Put teachers at front of the line for vaccinations

Jennifer Simon, an elementary school speech language pathologist, sits at her desk in her home Feb. 25, 2021, in Nashville, Tenn. Simon and a fellow teacher took a sick day from their schools and made a four-hour round trip to rural Van Buren County in Tennessee to get their COVID-19 vaccination. (AP Photo/Mark Humphrey)

Let’s take a portion of the state’s vaccine supply to school, allocating enough doses from the supplies replenished each week to vaccinate our teachers and educational staff members as soon as possible.

On Friday, a bipartisan group of state lawmakers on the House Education Committee called on the Department of Health to give higher priority to teachers.

“We need to get our students back in the classroom full-time,” said state Rep. Curt Sonney, R-Erie County, the chairman of the committee. “Two days of hearings this week show that all parties recognize the toll COVID-19 is taking both academically and emotionally on our children. Time is of the essence.”

We could not agree more.

The state is wrapping up what appears to be a successful campaign to vaccine people inside nursing homes. So why not do the same at schools? They are community buildings where vaccine clinics could be set up to provide shots to teachers, staff members and others, such as first responders in the communities they serve.

While some areas of Pennsylvania, including portions of the Valley, have made vaccines available to educators, all teachers are currently set to become eligible in Phase 1B, the next group after the current 1A group, which includes those 65 and older and younger people who have specific medical conditions.

In addition to teachers, Phase 1B includes first responders, correctional officers and those working in congregate settings, food and agricultural workers, U.S. Postal Service workers, manufacturing and grocery store workers, the clergy, public transit workers and those caring for children or adults in early childhood and adult day programs.

As teachers wait for their turn in Pennsylvania, 26 other states have started vaccinating educators.

“There is no substitute for in-person instruction,” said state Rep.

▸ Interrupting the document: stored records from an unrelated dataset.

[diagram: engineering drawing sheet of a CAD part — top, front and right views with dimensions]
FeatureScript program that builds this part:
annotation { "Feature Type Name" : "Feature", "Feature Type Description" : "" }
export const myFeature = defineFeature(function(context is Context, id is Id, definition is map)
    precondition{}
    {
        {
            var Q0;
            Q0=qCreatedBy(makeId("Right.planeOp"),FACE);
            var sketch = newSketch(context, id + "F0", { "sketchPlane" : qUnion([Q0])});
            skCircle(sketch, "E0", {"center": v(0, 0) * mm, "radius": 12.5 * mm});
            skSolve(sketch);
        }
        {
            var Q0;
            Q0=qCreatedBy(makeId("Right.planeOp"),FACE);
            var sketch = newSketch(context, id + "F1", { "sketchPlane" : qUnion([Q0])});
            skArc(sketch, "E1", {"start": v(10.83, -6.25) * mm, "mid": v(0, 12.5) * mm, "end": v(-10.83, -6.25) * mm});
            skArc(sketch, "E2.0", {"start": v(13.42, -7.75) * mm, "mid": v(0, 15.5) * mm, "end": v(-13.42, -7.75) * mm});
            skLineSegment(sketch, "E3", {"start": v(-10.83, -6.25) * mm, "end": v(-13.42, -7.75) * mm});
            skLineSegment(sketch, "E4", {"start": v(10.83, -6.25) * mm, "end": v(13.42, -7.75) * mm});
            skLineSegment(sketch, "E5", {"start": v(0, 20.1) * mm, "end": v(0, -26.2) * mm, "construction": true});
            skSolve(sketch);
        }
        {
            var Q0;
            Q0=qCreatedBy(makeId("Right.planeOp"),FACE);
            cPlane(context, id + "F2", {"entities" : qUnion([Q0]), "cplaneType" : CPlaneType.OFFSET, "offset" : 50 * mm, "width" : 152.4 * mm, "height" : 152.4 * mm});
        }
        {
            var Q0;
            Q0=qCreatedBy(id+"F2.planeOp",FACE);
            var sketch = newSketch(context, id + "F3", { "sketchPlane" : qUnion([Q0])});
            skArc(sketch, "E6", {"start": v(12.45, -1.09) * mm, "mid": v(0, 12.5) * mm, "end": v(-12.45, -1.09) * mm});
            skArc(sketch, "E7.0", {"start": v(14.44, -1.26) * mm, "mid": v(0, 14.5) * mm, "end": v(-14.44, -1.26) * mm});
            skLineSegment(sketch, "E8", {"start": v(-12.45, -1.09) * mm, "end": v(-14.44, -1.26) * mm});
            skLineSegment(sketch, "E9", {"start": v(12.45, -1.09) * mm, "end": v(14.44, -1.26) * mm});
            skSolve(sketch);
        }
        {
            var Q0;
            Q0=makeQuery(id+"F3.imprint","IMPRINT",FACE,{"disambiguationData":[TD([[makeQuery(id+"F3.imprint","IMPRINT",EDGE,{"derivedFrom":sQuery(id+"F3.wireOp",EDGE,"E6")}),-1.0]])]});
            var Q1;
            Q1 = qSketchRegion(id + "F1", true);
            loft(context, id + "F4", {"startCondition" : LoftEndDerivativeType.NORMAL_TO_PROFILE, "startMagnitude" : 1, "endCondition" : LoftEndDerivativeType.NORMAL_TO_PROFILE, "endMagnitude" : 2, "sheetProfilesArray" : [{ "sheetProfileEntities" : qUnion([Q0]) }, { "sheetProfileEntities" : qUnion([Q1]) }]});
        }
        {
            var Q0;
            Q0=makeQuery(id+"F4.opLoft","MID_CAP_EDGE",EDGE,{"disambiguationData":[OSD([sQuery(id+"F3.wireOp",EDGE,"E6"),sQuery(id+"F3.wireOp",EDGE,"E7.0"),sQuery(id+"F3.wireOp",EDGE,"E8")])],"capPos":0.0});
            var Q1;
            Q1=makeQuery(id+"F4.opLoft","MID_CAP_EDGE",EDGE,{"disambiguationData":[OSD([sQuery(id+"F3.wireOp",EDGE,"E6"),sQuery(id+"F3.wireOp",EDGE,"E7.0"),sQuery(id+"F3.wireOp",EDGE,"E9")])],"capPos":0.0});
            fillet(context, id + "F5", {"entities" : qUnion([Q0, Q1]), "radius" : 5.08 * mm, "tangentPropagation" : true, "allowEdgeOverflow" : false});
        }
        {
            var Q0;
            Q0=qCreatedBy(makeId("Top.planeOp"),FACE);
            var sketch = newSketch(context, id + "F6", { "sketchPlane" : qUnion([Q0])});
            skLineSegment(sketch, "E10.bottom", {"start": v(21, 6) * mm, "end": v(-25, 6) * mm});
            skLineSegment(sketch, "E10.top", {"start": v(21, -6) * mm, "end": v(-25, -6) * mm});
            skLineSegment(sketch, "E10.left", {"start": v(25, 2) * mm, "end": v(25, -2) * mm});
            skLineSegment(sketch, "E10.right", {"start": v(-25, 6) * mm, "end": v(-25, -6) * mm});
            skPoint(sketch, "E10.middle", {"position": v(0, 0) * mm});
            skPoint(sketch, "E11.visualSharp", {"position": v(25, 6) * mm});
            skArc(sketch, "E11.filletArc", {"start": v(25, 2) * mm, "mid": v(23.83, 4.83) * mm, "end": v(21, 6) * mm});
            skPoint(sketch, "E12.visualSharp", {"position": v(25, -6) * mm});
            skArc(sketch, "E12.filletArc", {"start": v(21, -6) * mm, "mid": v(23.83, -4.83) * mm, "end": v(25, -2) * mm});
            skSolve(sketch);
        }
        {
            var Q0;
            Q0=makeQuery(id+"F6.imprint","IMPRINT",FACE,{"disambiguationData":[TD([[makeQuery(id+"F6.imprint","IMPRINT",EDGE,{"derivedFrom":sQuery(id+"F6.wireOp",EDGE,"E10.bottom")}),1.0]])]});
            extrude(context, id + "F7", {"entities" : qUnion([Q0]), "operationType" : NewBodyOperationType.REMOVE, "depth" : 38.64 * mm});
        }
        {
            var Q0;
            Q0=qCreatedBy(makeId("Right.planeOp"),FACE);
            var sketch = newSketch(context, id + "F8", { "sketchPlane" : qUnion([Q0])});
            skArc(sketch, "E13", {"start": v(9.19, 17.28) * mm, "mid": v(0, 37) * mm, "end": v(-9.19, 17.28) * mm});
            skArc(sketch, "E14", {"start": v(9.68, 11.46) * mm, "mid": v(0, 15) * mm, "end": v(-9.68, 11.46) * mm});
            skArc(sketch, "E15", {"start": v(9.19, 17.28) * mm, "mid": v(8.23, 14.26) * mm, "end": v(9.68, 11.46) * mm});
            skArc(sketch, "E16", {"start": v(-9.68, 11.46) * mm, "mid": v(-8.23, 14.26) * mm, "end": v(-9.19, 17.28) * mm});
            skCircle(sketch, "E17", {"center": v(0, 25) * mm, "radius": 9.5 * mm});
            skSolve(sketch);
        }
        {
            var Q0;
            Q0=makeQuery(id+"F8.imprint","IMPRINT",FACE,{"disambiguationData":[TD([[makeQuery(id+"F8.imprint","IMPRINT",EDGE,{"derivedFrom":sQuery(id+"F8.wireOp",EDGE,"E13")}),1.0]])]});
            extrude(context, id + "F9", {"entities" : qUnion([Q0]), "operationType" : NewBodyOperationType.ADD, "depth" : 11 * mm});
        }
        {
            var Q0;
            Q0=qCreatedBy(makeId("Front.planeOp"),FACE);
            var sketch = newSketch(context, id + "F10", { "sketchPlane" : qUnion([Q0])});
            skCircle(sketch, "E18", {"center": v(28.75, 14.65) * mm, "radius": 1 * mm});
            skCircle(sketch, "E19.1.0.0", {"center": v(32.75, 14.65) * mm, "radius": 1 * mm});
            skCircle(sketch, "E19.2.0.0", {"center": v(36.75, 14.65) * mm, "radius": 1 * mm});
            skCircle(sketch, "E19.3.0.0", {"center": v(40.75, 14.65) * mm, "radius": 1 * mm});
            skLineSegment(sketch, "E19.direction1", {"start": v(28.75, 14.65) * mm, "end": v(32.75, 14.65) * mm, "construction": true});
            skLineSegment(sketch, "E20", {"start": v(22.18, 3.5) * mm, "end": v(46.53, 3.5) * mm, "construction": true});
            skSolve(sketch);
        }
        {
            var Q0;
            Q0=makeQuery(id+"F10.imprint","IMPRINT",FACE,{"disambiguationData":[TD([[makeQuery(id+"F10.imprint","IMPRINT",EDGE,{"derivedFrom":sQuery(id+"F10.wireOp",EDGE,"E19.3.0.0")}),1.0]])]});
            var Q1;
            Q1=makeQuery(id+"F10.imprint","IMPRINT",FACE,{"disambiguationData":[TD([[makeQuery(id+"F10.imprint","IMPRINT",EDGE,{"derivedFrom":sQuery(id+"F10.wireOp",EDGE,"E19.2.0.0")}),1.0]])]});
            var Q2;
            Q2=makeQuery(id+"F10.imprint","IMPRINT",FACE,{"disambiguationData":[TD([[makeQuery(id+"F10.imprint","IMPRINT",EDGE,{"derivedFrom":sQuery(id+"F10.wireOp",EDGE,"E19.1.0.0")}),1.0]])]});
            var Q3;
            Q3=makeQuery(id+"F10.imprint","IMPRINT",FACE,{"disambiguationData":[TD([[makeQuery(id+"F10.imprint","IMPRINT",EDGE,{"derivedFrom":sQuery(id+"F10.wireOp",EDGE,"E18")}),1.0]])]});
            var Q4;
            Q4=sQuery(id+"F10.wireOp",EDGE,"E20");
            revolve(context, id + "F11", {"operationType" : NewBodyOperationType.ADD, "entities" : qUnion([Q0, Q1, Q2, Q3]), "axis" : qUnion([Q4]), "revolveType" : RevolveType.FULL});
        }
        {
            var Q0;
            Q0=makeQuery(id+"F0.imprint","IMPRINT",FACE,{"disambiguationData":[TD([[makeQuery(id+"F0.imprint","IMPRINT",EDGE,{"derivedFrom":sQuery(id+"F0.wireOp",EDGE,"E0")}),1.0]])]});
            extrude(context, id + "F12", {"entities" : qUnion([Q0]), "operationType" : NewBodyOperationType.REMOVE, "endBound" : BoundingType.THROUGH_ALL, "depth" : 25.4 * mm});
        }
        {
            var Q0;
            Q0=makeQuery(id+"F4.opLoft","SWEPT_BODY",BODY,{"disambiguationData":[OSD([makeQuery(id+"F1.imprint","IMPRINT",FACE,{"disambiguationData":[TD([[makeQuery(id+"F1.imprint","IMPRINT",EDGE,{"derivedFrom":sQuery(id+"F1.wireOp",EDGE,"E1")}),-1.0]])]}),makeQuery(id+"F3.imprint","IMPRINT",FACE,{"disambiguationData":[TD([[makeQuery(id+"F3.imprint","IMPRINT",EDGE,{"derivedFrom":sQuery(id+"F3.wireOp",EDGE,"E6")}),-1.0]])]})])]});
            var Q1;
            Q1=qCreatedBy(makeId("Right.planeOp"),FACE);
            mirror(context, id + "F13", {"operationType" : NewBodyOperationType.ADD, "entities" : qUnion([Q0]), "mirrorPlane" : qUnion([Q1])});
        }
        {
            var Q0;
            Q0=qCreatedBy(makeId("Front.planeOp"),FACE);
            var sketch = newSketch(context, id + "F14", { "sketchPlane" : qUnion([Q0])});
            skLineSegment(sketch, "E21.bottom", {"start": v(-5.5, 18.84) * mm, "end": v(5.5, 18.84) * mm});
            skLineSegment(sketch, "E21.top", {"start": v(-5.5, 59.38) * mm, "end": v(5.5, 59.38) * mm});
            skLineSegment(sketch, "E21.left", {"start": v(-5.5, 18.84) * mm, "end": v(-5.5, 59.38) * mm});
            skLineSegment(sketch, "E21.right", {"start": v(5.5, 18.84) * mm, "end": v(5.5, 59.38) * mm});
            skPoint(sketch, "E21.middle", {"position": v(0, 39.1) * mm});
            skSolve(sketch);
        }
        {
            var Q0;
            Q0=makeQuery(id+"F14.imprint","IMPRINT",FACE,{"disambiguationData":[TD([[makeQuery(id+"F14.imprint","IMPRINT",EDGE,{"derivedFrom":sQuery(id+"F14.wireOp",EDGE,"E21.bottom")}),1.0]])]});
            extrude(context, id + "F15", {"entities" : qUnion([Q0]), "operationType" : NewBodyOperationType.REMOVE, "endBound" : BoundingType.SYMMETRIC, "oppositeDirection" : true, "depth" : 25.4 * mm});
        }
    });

Mark Longietti, D-Mercer County, ranking minority member of the state House Education Committee. “Pennsylvania needs to join those states for the benefit of our students, families and school employees.”

During a budget hearing meeting on Thursday, lawmakers pressed Acting Health Secretary Alison Beam to grant a higher vaccine priority to teachers so that school districts can fully reopen and students can return to class.

Beam pointed to a lack of vaccine supply, saying it would not make sense to add even more people to the list of those eligible for the vaccine if there aren’t enough doses to ensure they could get vaccinated anyway.

If that’s the case, it’s time to get more proactive — establish plans for vaccine clinics in school buildings or other community sites, move forward on a registration process for these special community clinics, recruit medical personnel, paramedics and other qualified volunteers who could administer the shots then allocate and deliver vaccine supply.

If vaccine supplies are still lacking, we trust Pennsylvania Gov. Tom Wolf will be in Washington or on the phone with the appropriate federal officials, fighting to ensure adequate vaccine supplies are made available to fulfill these vital efforts.